▸ **PROVIDED INFORMATION**:
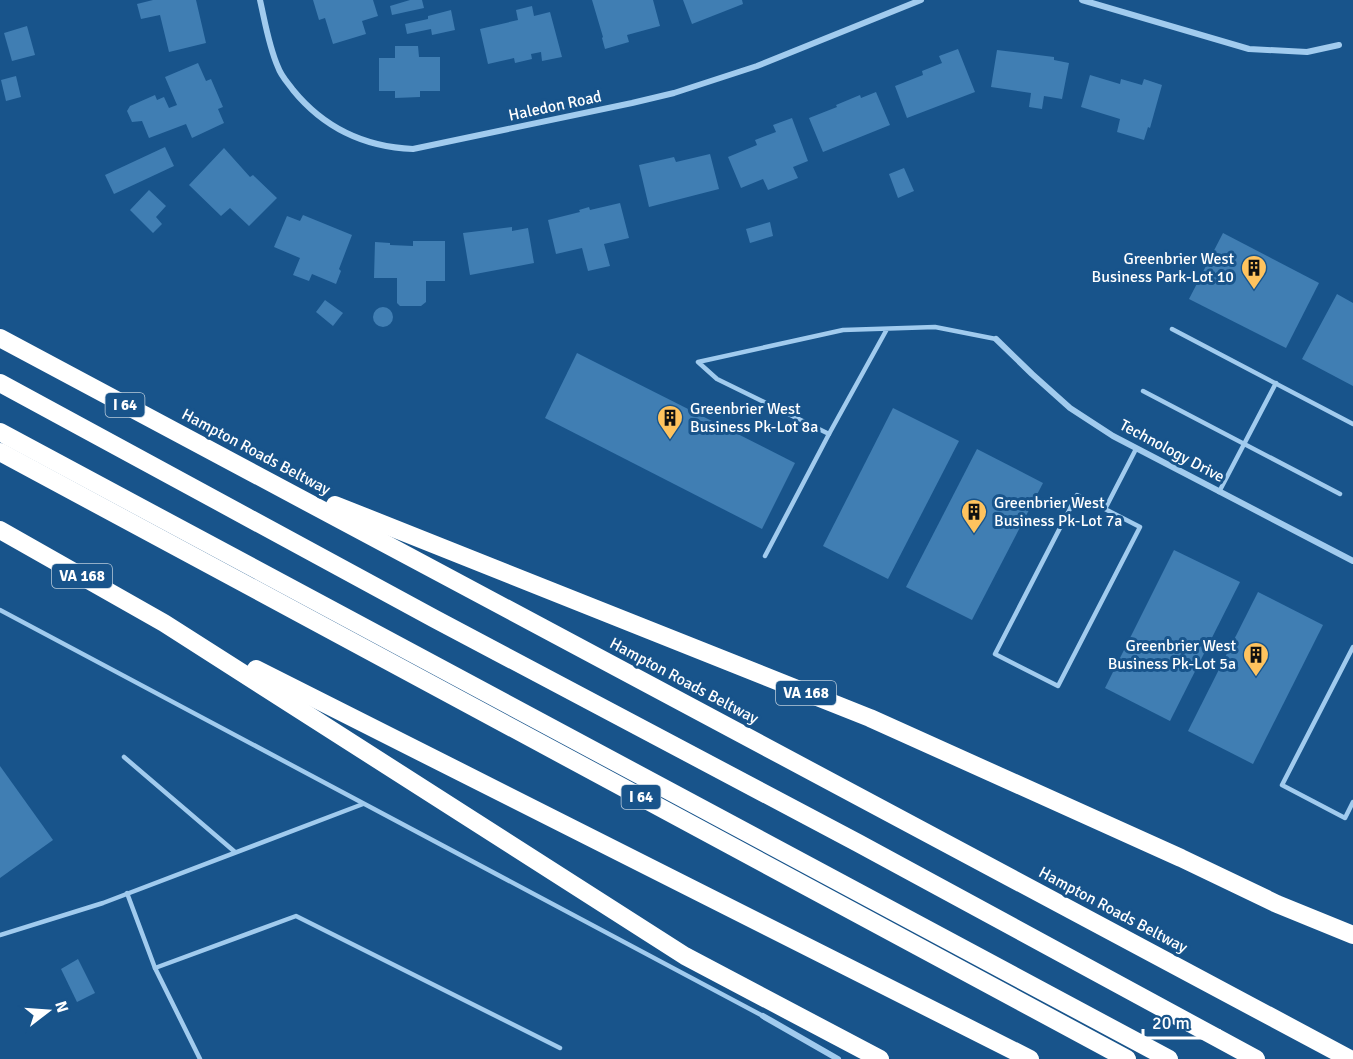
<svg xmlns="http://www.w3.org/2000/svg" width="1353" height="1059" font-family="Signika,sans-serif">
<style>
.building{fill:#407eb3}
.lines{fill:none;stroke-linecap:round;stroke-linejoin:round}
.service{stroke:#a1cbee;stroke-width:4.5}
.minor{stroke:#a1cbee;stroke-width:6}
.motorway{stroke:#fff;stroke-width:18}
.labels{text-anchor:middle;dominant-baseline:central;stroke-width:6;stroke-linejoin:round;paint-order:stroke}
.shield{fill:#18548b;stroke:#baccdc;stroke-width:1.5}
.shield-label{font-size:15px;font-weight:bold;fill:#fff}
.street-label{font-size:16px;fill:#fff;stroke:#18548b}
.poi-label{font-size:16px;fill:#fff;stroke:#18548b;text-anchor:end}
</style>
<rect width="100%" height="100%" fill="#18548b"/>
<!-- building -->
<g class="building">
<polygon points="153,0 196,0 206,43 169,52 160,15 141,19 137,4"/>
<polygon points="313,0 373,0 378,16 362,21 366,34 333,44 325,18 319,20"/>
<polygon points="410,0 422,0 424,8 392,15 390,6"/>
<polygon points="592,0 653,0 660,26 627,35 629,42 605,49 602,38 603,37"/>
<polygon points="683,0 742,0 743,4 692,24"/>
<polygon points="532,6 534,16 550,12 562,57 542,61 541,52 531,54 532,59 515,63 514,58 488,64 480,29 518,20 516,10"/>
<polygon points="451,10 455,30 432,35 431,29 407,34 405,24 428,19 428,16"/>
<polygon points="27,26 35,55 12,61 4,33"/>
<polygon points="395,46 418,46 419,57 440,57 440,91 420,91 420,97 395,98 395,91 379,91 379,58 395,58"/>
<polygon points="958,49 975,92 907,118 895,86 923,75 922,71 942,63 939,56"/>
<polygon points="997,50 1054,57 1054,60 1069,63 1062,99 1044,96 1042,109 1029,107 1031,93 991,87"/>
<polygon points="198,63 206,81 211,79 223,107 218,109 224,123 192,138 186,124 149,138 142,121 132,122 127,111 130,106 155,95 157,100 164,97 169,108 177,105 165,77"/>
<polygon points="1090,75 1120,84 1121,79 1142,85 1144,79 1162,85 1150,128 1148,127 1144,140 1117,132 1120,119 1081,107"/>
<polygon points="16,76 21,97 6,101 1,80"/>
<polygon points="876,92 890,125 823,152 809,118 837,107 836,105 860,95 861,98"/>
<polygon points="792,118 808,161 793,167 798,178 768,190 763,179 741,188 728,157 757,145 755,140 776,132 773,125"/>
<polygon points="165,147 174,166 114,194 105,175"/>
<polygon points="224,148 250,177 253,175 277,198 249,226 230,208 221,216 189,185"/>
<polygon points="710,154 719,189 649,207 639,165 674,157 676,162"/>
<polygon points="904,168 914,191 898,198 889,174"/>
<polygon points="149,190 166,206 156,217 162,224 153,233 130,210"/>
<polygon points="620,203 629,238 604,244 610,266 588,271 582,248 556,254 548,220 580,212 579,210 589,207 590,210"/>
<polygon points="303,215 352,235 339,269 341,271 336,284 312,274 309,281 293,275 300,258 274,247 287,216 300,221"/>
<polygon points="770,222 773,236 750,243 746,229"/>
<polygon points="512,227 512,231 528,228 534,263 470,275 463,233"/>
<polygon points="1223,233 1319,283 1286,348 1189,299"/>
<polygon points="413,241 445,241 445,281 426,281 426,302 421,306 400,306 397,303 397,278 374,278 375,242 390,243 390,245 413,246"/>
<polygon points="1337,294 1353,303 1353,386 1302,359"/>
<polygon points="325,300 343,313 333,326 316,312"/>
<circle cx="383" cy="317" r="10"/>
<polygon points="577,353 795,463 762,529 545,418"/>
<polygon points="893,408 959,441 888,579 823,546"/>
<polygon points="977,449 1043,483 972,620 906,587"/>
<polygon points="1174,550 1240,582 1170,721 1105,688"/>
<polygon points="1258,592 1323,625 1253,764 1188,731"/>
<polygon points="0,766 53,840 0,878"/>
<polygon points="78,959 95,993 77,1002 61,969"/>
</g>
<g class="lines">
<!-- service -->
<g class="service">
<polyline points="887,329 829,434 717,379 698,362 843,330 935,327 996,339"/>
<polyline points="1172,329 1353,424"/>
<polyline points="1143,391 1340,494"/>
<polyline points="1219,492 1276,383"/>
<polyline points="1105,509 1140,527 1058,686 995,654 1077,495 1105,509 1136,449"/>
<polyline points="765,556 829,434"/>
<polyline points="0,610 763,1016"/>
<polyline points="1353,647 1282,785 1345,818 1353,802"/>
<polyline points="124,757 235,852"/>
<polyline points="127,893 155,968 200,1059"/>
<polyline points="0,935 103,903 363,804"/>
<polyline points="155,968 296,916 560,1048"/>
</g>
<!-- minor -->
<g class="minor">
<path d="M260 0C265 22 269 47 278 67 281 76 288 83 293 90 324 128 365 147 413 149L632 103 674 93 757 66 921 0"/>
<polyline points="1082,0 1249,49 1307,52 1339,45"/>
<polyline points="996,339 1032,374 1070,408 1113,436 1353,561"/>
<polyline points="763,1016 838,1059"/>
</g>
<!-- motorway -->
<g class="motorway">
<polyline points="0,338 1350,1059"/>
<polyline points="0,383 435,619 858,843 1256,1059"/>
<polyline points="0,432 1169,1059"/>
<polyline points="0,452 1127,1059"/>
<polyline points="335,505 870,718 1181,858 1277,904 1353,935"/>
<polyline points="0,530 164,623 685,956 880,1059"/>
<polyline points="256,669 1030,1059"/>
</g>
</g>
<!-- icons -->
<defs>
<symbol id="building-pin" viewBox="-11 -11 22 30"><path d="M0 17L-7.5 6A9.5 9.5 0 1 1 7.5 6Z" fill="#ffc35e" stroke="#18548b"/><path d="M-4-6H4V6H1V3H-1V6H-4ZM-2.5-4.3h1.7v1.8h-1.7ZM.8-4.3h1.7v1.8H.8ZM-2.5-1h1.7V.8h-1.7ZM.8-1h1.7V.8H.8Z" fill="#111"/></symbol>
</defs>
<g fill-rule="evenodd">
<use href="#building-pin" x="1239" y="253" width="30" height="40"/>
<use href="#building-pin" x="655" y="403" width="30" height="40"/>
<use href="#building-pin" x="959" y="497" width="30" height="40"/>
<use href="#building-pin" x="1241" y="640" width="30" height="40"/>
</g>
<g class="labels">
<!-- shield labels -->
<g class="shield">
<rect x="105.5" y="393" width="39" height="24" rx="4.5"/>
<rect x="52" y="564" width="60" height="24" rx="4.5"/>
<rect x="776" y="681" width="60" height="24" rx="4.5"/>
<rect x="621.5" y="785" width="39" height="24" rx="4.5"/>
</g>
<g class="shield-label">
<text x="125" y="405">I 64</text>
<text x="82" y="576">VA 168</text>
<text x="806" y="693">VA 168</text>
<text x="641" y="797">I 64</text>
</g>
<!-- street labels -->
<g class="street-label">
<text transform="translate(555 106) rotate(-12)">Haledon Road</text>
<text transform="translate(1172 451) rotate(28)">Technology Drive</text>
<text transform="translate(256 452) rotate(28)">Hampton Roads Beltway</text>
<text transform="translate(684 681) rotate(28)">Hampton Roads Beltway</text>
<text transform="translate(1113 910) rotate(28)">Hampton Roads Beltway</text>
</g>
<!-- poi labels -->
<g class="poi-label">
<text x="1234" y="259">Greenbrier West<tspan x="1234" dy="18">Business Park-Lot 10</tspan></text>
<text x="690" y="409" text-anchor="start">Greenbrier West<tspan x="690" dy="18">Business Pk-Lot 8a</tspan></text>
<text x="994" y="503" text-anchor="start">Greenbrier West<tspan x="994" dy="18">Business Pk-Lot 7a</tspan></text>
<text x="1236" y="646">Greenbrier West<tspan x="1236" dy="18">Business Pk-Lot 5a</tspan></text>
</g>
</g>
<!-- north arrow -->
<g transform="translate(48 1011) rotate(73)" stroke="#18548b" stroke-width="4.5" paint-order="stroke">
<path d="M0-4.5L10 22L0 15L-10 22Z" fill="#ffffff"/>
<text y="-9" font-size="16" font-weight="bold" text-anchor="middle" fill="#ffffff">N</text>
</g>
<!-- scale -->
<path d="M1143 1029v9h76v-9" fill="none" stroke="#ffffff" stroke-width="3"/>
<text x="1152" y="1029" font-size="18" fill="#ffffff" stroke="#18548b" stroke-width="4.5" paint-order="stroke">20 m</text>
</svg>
---
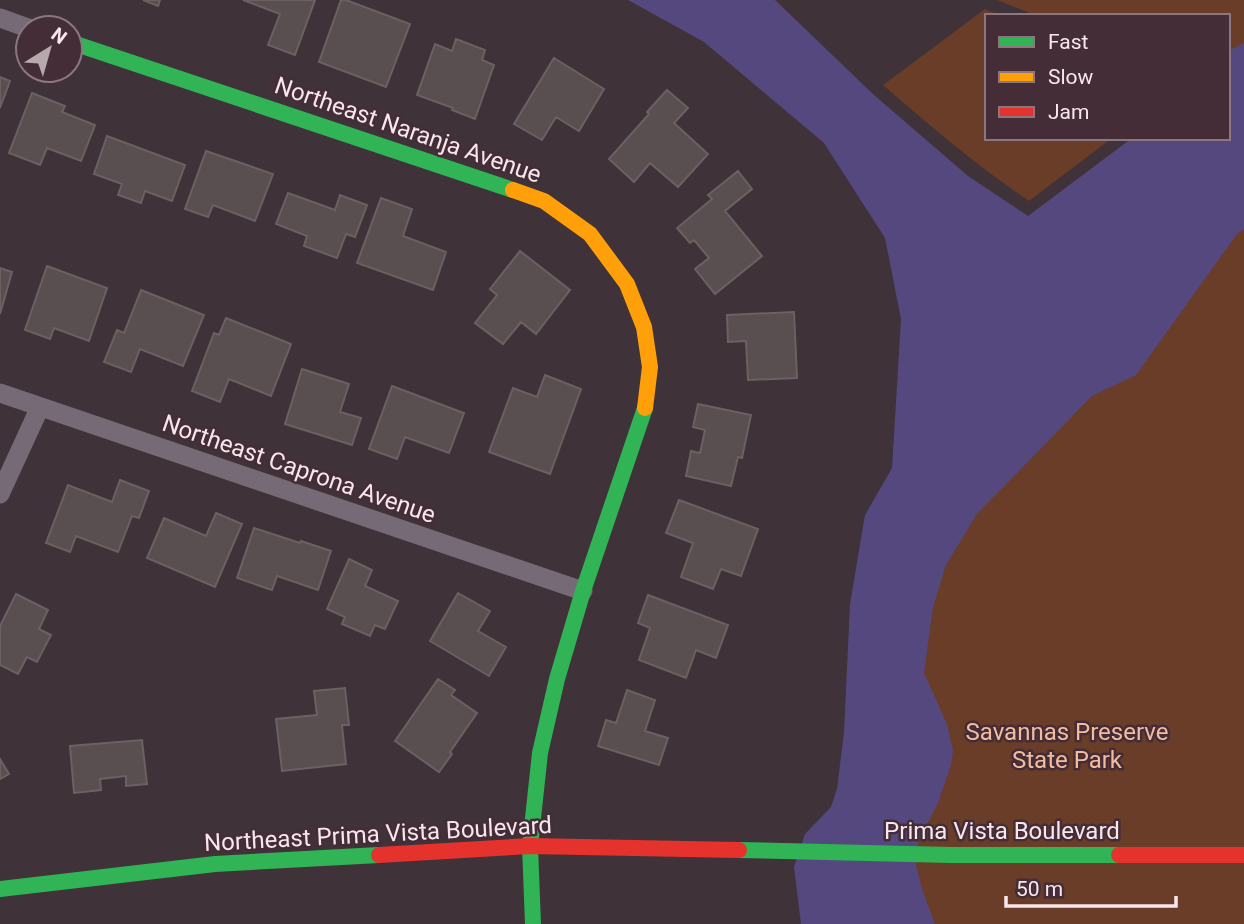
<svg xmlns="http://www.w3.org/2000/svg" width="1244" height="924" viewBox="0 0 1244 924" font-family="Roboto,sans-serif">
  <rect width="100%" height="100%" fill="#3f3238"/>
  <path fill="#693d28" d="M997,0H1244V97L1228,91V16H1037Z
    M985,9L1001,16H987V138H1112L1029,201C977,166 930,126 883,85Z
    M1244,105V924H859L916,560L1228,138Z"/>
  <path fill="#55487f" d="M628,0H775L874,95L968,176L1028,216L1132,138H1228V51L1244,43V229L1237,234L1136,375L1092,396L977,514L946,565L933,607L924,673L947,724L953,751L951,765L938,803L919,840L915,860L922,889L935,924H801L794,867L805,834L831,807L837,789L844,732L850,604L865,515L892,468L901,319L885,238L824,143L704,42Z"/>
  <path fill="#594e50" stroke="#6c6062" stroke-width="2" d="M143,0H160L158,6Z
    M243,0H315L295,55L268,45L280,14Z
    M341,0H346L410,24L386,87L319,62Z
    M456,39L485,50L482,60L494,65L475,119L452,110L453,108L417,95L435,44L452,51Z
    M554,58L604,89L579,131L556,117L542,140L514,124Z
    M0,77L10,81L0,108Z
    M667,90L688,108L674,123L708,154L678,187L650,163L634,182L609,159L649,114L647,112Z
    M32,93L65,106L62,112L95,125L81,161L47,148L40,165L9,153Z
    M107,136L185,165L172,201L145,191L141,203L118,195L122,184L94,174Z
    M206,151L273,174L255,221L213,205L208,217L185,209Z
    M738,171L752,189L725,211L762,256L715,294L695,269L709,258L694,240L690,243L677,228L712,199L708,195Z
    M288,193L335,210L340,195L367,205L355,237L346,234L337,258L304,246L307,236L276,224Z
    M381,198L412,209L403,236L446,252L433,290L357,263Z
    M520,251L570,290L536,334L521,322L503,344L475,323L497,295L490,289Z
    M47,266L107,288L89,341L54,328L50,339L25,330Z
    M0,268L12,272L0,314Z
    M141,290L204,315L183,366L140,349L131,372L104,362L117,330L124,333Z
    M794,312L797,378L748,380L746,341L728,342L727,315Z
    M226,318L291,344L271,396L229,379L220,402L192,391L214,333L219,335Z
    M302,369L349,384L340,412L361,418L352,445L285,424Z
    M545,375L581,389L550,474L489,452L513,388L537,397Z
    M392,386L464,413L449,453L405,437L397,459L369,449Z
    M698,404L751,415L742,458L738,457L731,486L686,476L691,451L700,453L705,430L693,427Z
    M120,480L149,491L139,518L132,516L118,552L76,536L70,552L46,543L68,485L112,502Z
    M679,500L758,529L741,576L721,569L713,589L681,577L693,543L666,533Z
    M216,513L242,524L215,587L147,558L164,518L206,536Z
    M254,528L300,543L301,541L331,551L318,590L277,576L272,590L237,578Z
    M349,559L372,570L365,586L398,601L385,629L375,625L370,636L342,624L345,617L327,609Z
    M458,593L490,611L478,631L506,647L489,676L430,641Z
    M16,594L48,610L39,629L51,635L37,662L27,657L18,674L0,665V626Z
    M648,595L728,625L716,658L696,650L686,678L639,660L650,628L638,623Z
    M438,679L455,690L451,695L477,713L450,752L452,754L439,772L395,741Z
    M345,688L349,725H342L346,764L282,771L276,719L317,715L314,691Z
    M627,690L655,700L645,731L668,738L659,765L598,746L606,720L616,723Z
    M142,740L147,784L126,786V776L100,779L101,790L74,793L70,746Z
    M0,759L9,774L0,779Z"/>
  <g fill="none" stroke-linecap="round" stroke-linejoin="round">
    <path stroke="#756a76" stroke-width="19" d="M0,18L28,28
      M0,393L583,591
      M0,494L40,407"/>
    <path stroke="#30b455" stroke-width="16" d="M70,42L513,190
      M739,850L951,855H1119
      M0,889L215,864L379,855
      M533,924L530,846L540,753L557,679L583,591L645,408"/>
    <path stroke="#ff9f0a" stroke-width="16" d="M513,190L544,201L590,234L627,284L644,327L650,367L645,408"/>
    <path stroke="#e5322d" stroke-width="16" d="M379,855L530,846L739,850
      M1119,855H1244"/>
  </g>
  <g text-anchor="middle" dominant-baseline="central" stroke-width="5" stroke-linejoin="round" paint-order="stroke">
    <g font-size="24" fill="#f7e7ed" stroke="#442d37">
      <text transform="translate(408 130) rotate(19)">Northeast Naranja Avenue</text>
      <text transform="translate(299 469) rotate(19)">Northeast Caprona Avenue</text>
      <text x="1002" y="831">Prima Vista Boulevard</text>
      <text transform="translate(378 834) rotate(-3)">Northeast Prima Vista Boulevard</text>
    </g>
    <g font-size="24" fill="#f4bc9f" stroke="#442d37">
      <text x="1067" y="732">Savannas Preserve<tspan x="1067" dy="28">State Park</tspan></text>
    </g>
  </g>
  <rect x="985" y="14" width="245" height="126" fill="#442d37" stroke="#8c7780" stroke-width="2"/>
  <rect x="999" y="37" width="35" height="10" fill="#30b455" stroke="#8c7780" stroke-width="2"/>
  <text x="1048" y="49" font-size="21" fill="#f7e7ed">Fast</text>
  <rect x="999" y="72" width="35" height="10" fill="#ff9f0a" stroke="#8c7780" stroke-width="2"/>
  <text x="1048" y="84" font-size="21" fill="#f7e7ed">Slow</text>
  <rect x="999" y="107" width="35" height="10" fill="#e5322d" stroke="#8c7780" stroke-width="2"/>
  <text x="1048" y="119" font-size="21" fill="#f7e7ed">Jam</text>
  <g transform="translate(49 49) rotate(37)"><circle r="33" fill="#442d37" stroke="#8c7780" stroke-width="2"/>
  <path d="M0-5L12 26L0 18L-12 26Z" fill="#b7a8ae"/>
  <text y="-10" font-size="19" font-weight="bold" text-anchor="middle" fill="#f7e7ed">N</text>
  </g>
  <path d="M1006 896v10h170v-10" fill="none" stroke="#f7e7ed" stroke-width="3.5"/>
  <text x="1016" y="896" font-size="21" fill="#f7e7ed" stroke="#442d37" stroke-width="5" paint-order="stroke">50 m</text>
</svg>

▸ **TASK DETAILS**:
Go through the listing above and return each line that includes the word "linecap".

▸ **RESPONSE AREA**:
.lines{fill:none;stroke-linecap:round;stroke-linejoin:round}
  <g fill="none" stroke-linecap="round" stroke-linejoin="round">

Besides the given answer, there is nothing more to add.